Rimpasto di deleghe, al Comune di Terni dove il Sindaco Leopoldo Di Girolamo ha provveduto ad assegnare ad altri assessori le materie oggetto di indagine giudiziaria. “Di comune accordo con tutti gli assessori ed in un clima di grande collaborazione e trasparenza – spiega il primo cittadino – ho deciso una diversa assegnazione delle deleghe che hanno a che fare con l’inchiesta giudiziaria che si è evidenziata nei giorni scorsi. Si tratta di un provvedimento teso a garantire che l’azione amministrativa in tutti i settori possa procedere con grande tranquillità ed efficienza, così come ci siano tutte le migliori condizioni possibili per l’approfondimento in corso da parte della magistratura”. Di Girolamo ha insomma inteso rimuovere eventuali conflitti tra la necessità di proseguire l’azione amministrativa e l’avanzamento dell’azione giudiziaria in corso.

Il Sindaco ha revocato all’assessore Stefano Bucari le deleghe al verde pubblico, ai servizi cimiteriali, la qualità urbana, l’arredo urbano, il decoro urbano e l’igiene pubblica che sono state assegnate all’assessore Emilio Giacchetti; a Vittorio Piacenti D’Ubaldi è stata invece revocata la delega alle aziende partecipate che Di Girolamo ha inteso mantenere in prima persona; all’assessore Piacenti D’Ubaldi sono state assegnate le deleghe al Turismo, al Commercio e al Marketing Territoriale. E’ stata istituita la delega all’efficentamento energetico, assegnata al vicesindaco Francesca Malafoglia, così come è stata esplicitata la delega ai servizi scolastici assegnata all’assessore alla scuola Tiziana De Angelis.

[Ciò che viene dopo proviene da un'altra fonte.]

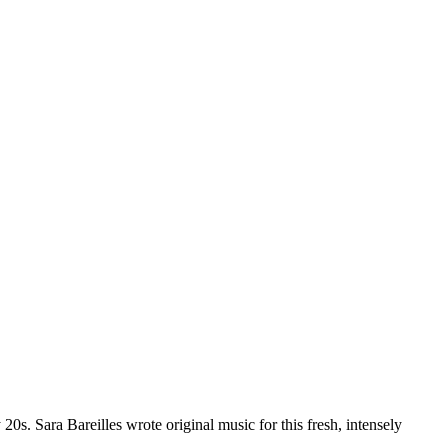
20s. Sara Bareilles wrote original music for this fresh, intensely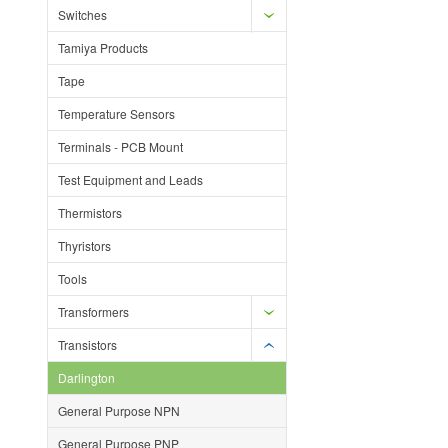
Switches
Tamiya Products
Tape
Temperature Sensors
Terminals - PCB Mount
Test Equipment and Leads
Thermistors
Thyristors
Tools
Transformers
Transistors
Darlington
General Purpose NPN
General Purpose PNP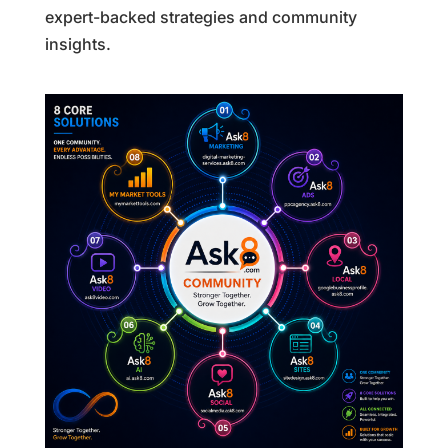
expert-backed strategies and community
insights.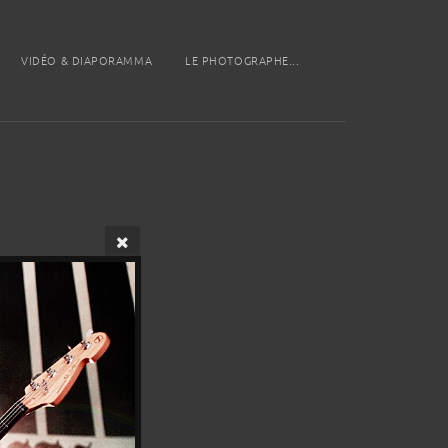
VIDÉO & DIAPORAMMA
LE PHOTOGRAPHE...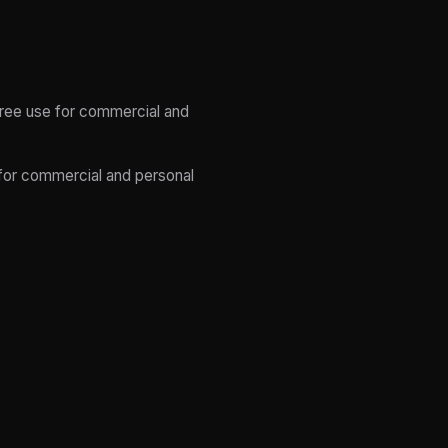
 free use for commercial and
 for commercial and personal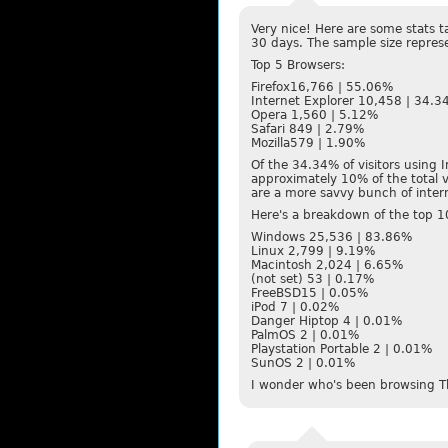
Very nice! Here are some stats t
30 days. The sample size repres
Top 5 Browsers:
Firefox16,766 | 55.06%
Internet Explorer 10,458 | 34.
Opera 1,560 | 5.12%
Safari 849 | 2.79%
Mozilla579 | 1.90%
Of the 34.34% of visitors using 
approximately 10% of the total v
are a more savvy bunch of interne
Here's a breakdown of the top 
Windows 25,536 | 83.86%
Linux 2,799 | 9.19%
Macintosh 2,024 | 6.65%
(not set) 53 | 0.17%
FreeBSD15 | 0.05%
iPod 7 | 0.02%
Danger Hiptop 4 | 0.01%
PalmOS 2 | 0.01%
Playstation Portable 2 | 0.01%
SunOS 2 | 0.01%
I wonder who's been browsing T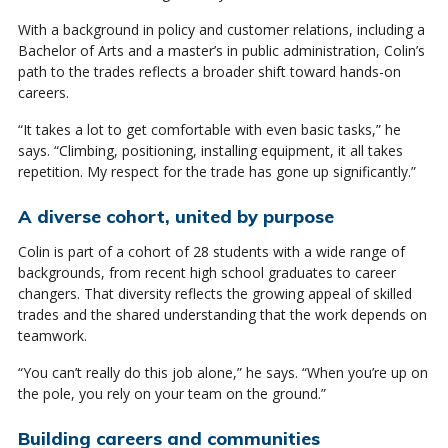
With a background in policy and customer relations, including a
Bachelor of Arts and a master’s in public administration, Colin’s
path to the trades reflects a broader shift toward hands-on
careers.
“It takes a lot to get comfortable with even basic tasks,” he
says. “Climbing, positioning, installing equipment, it all takes
repetition. My respect for the trade has gone up significantly.”
A diverse cohort, united by purpose
Colin is part of a cohort of 28 students with a wide range of
backgrounds, from recent high school graduates to career
changers. That diversity reflects the growing appeal of skilled
trades and the shared understanding that the work depends on
teamwork.
“You can’t really do this job alone,” he says. “When you’re up on
the pole, you rely on your team on the ground.”
Building careers and communities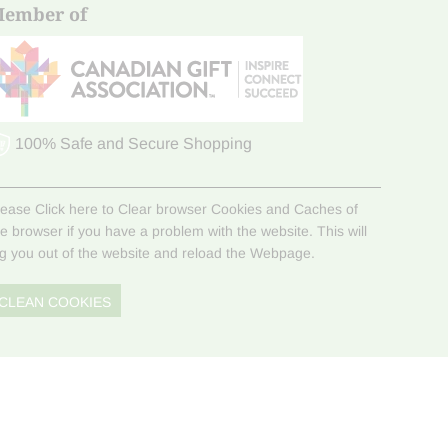
ember of
100% Safe and Secure Shopping
lease Click here to Clear browser Cookies and Caches of
he browser if you have a problem with the website. This will
og you out of the website and reload the Webpage.
CLEAN COOKIES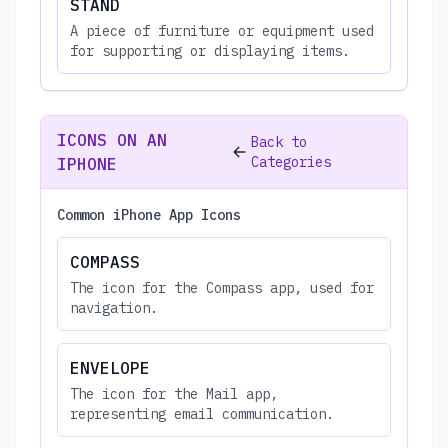
STAND
A piece of furniture or equipment used
for supporting or displaying items.
ICONS ON AN
Back to
Categories
IPHONE
Common iPhone App Icons
COMPASS
The icon for the Compass app, used for
navigation.
ENVELOPE
The icon for the Mail app,
representing email communication.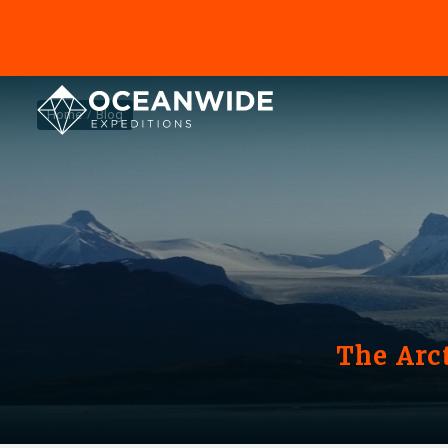
Home
Blog
The Arc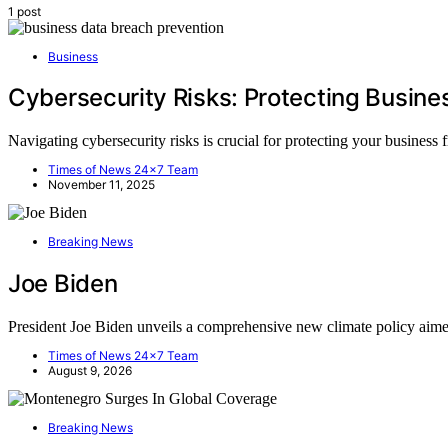
1 post
Business
Cybersecurity Risks: Protecting Busin
Navigating cybersecurity risks is crucial for protecting your business 
Times of News 24x7 Team
November 11, 2025
Breaking News
Joe Biden
President Joe Biden unveils a comprehensive new climate policy aim
Times of News 24x7 Team
August 9, 2026
Breaking News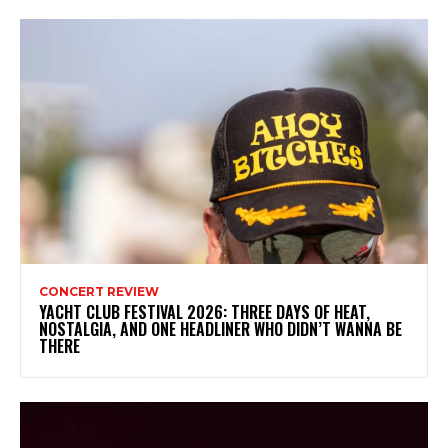
CONCERT REVIEW
YACHT CLUB FESTIVAL 2026: THREE DAYS OF HEAT,
NOSTALGIA, AND ONE HEADLINER WHO DIDN’T WANNA BE
THERE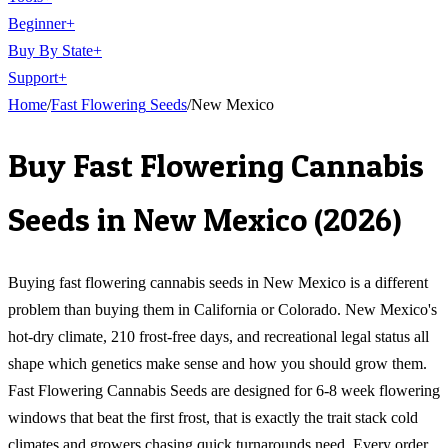
Beginner
+
Buy By State
+
Support
+
Home
/
Fast Flowering
Seeds
/
New Mexico
Buy
Fast Flowering Cannabis
Seeds
in
New Mexico
(
2026
)
Buying fast flowering cannabis seeds in New Mexico is a different
problem than buying them in California or Colorado. New Mexico's
hot-dry climate, 210 frost-free days, and recreational legal status all
shape which genetics make sense and how you should grow them.
Fast Flowering Cannabis Seeds are designed for 6-8 week flowering
windows that beat the first frost, that is exactly the trait stack cold
climates and growers chasing quick turnarounds need. Every order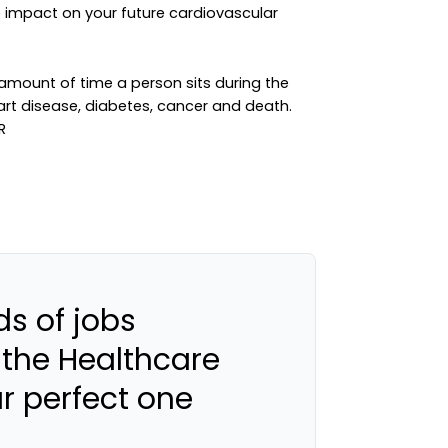
e impact on your future cardiovascular
 amount of time a person sits during the
eart disease, diabetes, cancer and death.
s of jobs
 the Healthcare
ur perfect one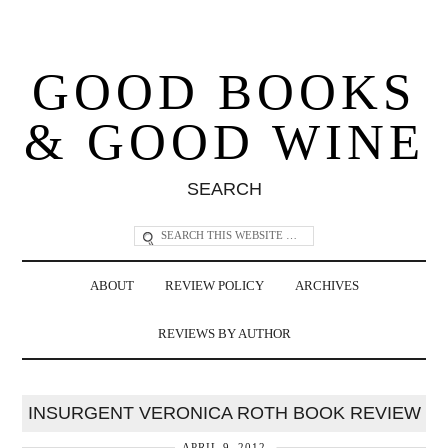
GOOD BOOKS
& GOOD WINE
SEARCH
ABOUT
REVIEW POLICY
ARCHIVES
REVIEWS BY AUTHOR
INSURGENT VERONICA ROTH BOOK REVIEW
APRIL 9, 2012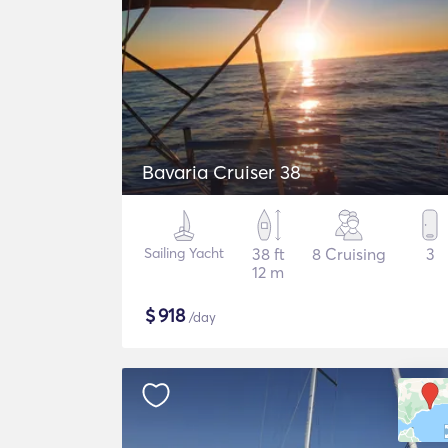
Bavaria Cruiser 38
Sailing Yacht
38 ft
8 Cruising
3
12 m
$
918
/day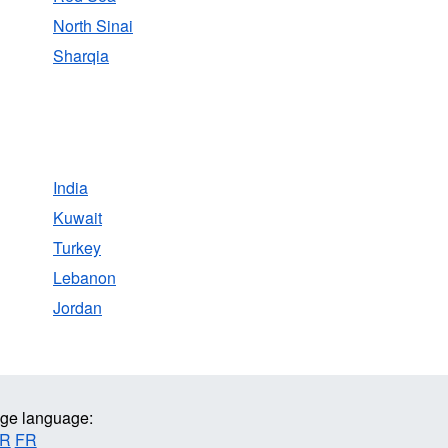
North Sinai
Sharqia
India
Kuwait
Turkey
Lebanon
Jordan
ge language:
R
FR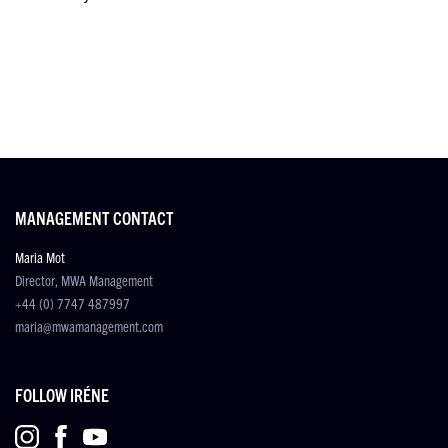
MANAGEMENT CONTACT
Maria Mot
Director, MWA Management
+44 (0) 7747 487997
maria@mwamanagement.com
FOLLOW IRÉNE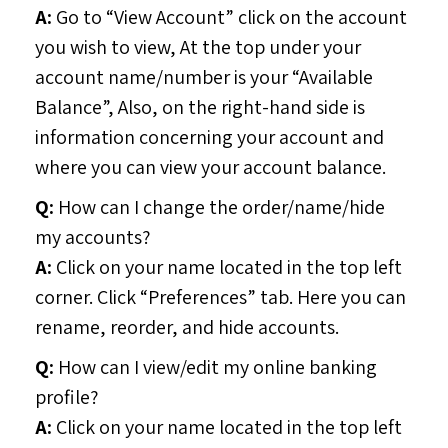
A:
Go to “View Account” click on the account
you wish to view, At the top under your
account name/number is your “Available
Balance”, Also, on the right-hand side is
information concerning your account and
where you can view your account balance.
Q:
How can I change the order/name/hide
my accounts?
A:
Click on your name located in the top left
corner. Click “Preferences” tab. Here you can
rename, reorder, and hide accounts.
Q:
How can I view/edit my online banking
profile?
A:
Click on your name located in the top left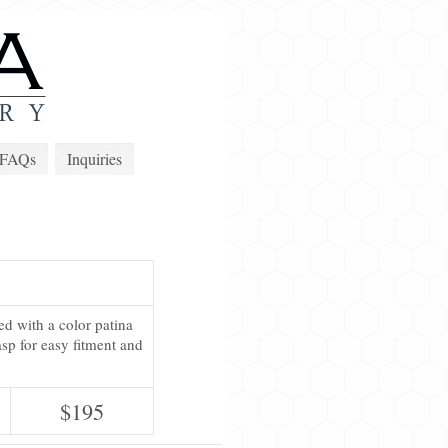
FAQs
Inquiries
ed with a color patina
sp for easy fitment and
$195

“Nei prossimi giorni – ha aggiunto Leopoldo Di Girolamo – valuterò se sia necessario prendere provvedimenti anche per quanto riguarda la struttura amministrativa e le direzioni, sempre nell’ottica di garantire ai dirigenti e ai funzionari dell’Ente la massima serenità gestionale. L’operato dell’Amministrazione Comunale e del sindaco che la guida – prosegue – mi sembra molto netto. Con la trasmissione del bando delle mense all’Anac e la rimodulazione delle deleghe, vogliamo agire con atti concreti e tangibili per rafforzare i concetti che abbiamo sempre inteso portare avanti: legalità, correttezza, trasparenza” per Di Girolamo “questi sono atti concreti che dimostrano rispetto per la sacrosanta e imprescindibile richiesta di correttezza che arriva dalla città, per il lavoro della pubblica amministrazione e per quello della magistratura”. Il Sindaco di Terni dice di voler lasciare ad altri le grida, le ingiurie e il giustizialismo per cavalcare l’onda e seguire il vento. “Noi – conclude la nota – continuiamo il nostro impegno sui temi dell’area di crisi complessa, del riequilibrio finanziario, di agenda urbana, dei fondi europei, delle infrastrutture, convinti che la città abbia bisogno di questo e non di forcaioli pronti a paralizzare Terni”.